I returned to the railway. Of all the women whom I passed in the crowded streets, I doubt if one had a heavier heart in her bosom that morning than mine.
To make matters worse still, my traveling companions (one in the refreshment-room, and one pacing the platform) received my account of my interview with Grosse in a manner which seriously disappointed and discouraged me. Mr. Finch’s inhuman conceit treated my melancholy news of his daughter as a species of complimentary tribute to his own foresight.
"You remember, Madame Pratolungo, I took high ground in this matter from the first. I protested against the proceedings of the man Grosse, as involving a purely worldly interference with the ways of an inscrutable Providence. With what effect? My paternal influence was repudiated; my Moral Weight was, so to speak, set aside. And now you see the result. Take it to heart, dear friend. May it be a warning to you!" He sighed with ponderous complacency, and turned from me to the girl behind the counter. "I will take another cup of tea."
Oscar’s reception of me, when I found him on the platform, and told him next of Lucilla’s critical state, was more than discouraging. It is no exaggeration to say that he alarmed me. "Another item in the debt I owe to Nugent!" he said. Not a word of sympathy, not a word of sorrow. That vindictive answer, and nothing more.
We started for Sydenham.
From time to time, I looked at Oscar sitting opposite to me, to see if any change appeared in him as we drew nearer and nearer to the place in which Lucilla was now living. No! Still the same ominous silence, the same unnatural self-repression possessed him.

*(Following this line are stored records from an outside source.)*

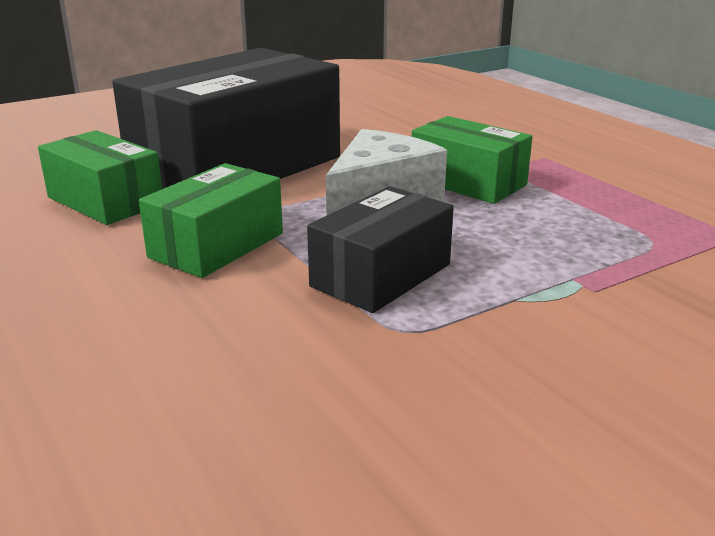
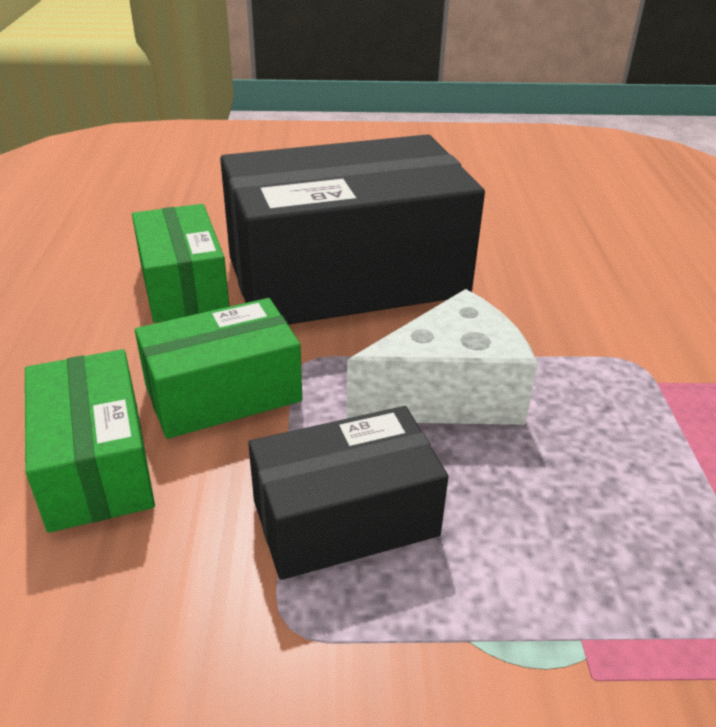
camera: 30 degrees right, 10 degrees up
green box [412,116,532,204] -> green box moved to [25,349,155,533]

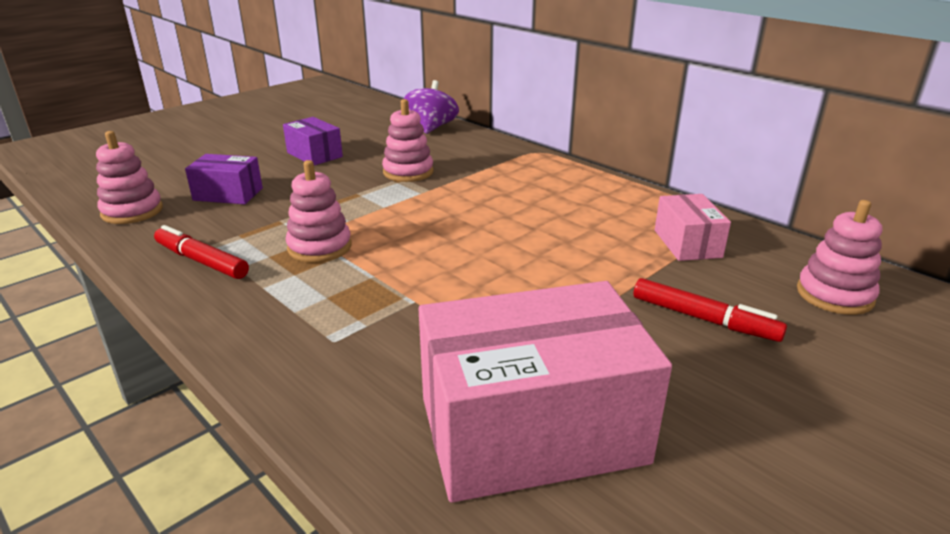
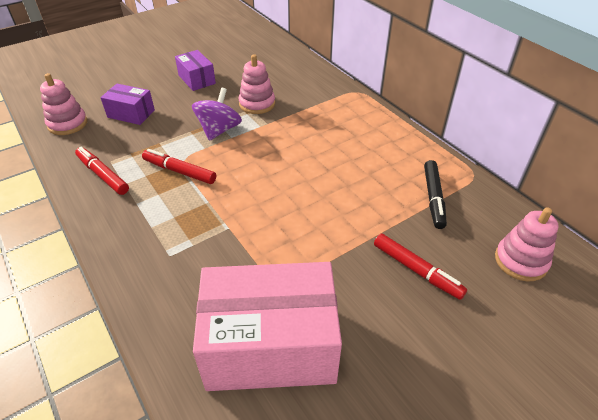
camera: 10 degrees right, 15 degrees up
pink stacking toy [286,160,351,263] -> red marker [142,149,216,184]
purple spinning top [404,80,459,134] -> purple spinning top moved to [192,88,242,141]
pink box [655,194,731,261] -> black marker [424,160,447,229]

Except the momentary outbreak, when Mr. Finch had placed Nugent’s letter in his hand on the previous evening, not the faintest token of what was really going on in his mind had escaped him since we had left Marseilles. He, who could weep over all his other griefs as easily and as spontaneously as a woman, had not shed a tear since the fatal day when he had discovered that his brother had played him false—that brother who had been the god of his idolatry, the sacred object of his gratitude and his love! When a man of Oscar’s temperament becomes frozen up for days together in his own thoughts—when he keeps his own counsel; when he asks for no sympathy, and utters no complaint—the sign is a serious one. There are hidden forces gathering in him which will burst their way to the surface—for good or for evil—with an irresistible result. Watching Oscar attentively behind my veil, I felt the certain assurance that the part he would take in the terrible conflict of interests now awaiting us, would be a part which I should remember to the latest day of my life.
We reached Sydenham, and went to the nearest hotel.
On the railway—with other travelers in the carriage-it had been impossible to consult on the safest method of approaching Lucilla, in the first instance. That serious question now pressed for instant decision. We sat down to discuss it, in the room which we had hired at the hotel.